Accessing Mental Health Resources

Eve Milusich '21

Mental Health Columnist

A rare moment of peace? Don't know her.

It goes without saying that college is stressful. Based on the experiences of many war-weathered upperclassmen I've spoken with (as well as my own experience so far), sometimes this stress is too much to handle alone. Your struggles are valid, as is your decision on how to tackle them. That being said, it's much easier to do so with help. Even if you're not actively in a relapse, keep in mind that you don’t have to wait for things to get worse before you can start working to feel better.  

The Claremont Consortium offers a variety of valuable services, but sifting through them for the right office, the right doctor, and the right phone number, is overwhelming in itself. On a bad day when just getting out of bed seems impossible, completing this search would be a Herculean feat. So, if you ever find yourself (or a friend) in a rough spot, with little energy to reach out; here's a streamlined guide to help bridge the gap between wanting help and acquiring it. Monsour Counseling and Psychological Services (MCAPS) is home to most mental health resources across the 5Cs. Their services can be split into four categories.  

  • Individual Therapy: Monsour offers free short-term therapy for all students, and MCAPS psychologists will treat all mental illnesses. Up to eight sessions can be used throughout the school year, per student. Therapy can be set up by appointment, with the first session as an intake. In situations of crisis, students can always meet with the on-call therapist, even if all eight sessions have already been used. MCAPS crisis line can be used reach the on-call therapist at any time including after-hours.

  • Group Therapy: Monsour offers weekly groups, facilitating peer-support for a variety of issues. Some of these groups are more general, while others offer support for specific issues or needs. Groups are free, and a student can attend as many or few as needed. Particular groups require an initial screening before attendance, and these appointments typically range for 20-30 minutes. In addition to traditional groups, Monsour also offers a more casual drop-in "Life-Hack Series" that focuses on common problems that affect student well-being; such as procrastination, insomnia, perfectionism, etc.

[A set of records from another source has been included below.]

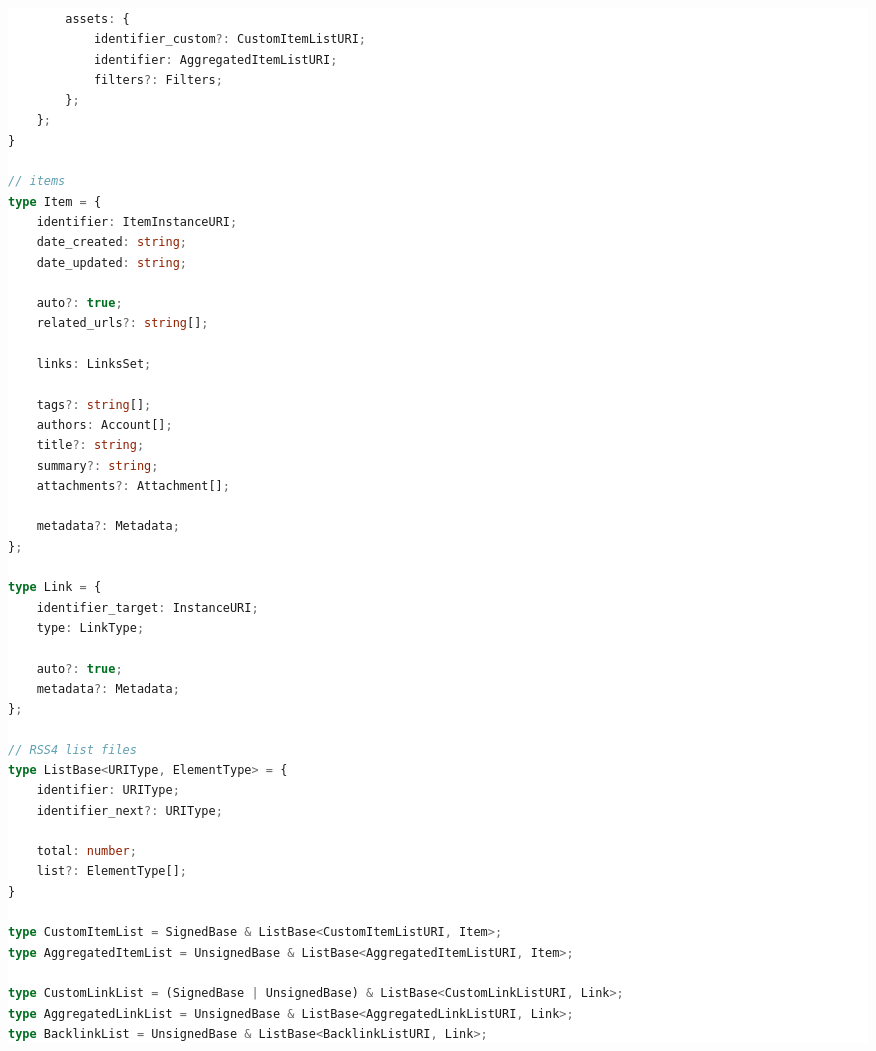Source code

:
 ```ts
        assets: {
            identifier_custom?: CustomItemListURI;
            identifier: AggregatedItemListURI;
            filters?: Filters;
        };
    };
}

// items
type Item = {
    identifier: ItemInstanceURI;
    date_created: string;
    date_updated: string;

    auto?: true;
    related_urls?: string[];

    links: LinksSet;

    tags?: string[];
    authors: Account[];
    title?: string;
    summary?: string;
    attachments?: Attachment[];

    metadata?: Metadata;
};

type Link = {
    identifier_target: InstanceURI;
    type: LinkType;

    auto?: true;
    metadata?: Metadata;
};

// RSS4 list files
type ListBase<URIType, ElementType> = {
    identifier: URIType;
    identifier_next?: URIType;

    total: number;
    list?: ElementType[];
}

type CustomItemList = SignedBase & ListBase<CustomItemListURI, Item>;
type AggregatedItemList = UnsignedBase & ListBase<AggregatedItemListURI, Item>;

type CustomLinkList = (SignedBase | UnsignedBase) & ListBase<CustomLinkListURI, Link>;
type AggregatedLinkList = UnsignedBase & ListBase<AggregatedLinkListURI, Link>;
type BacklinkList = UnsignedBase & ListBase<BacklinkListURI, Link>;
```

  • Therapist Referrals: Given that Monsour can only provide eight sessions per year, students in need of ongoing treatment are referred to professionals within the nearby community. A listing of these doctor's contact info is available on MCAPS site, but call Monsour for help narrowing down this list. MCAPS staff can help you find a therapist who will work best with you, considering your preference for gender, race, insurance carrier, and/or walking distance. The deductible fees of a community therapist can potentially be waived using the student insurance policy. This SHIP form can be downloaded from the MCAPS site.  

  • Medication Management: Monsour psychiatrists can prescribe medication for ongoing treatments, and they can start patients on medication as well. This MCAPS' service itself is free, but students must pay for medication not covered by insurance. The wait time for an initial appointment is around 15 days but gets longer as the semester progresses. Similar to Monsour's therapy, the first appointment with a psychiatrist will serve as an intake.

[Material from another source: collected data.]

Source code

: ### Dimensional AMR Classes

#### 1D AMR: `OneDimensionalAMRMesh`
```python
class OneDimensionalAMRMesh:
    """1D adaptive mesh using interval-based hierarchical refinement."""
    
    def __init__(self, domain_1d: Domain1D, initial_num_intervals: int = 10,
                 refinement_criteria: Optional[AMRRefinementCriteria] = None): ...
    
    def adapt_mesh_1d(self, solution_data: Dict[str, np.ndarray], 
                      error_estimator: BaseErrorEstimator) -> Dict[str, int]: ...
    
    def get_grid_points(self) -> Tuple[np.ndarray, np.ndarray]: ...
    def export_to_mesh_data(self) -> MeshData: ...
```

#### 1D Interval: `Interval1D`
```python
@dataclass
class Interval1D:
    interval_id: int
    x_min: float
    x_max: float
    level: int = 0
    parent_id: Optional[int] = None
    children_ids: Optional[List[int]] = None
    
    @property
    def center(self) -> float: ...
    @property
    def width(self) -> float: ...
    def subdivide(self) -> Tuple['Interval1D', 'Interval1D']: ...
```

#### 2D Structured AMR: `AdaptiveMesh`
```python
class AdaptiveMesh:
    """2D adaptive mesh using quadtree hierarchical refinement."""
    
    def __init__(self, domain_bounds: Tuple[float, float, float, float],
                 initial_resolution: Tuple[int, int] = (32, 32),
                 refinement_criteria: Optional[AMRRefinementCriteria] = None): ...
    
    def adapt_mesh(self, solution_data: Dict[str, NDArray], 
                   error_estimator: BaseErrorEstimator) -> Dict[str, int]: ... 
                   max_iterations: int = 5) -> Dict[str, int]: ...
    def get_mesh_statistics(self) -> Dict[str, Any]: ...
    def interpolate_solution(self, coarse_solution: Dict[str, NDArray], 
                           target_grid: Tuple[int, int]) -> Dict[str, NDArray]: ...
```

To schedule or inquire about the therapy, groups, referrals, or med-management described above, call Monsour's main line at: (909) 621-8202. During after-hours, and in case of a crisis, this number can also connect you to an on-call therapist. MCAPS is found inside the Student Health Center, right next to the Honnold-Mudd Library

To all the groups running this semester, as well as their meeting times and descriptions, follow the link:

For more information on the LifeHack workshop series; its dates, and locations see:


While reaching out may still seem daunting, remember that connecting with any of the resources above can make a dramatic difference. Even if you find that Monsour isn’t right for you, support itself can help you get that much closer to a better place. More information about local and on-campus mental health resources, beyond those based in the MCAPS office, will be featured in upcoming issues as well.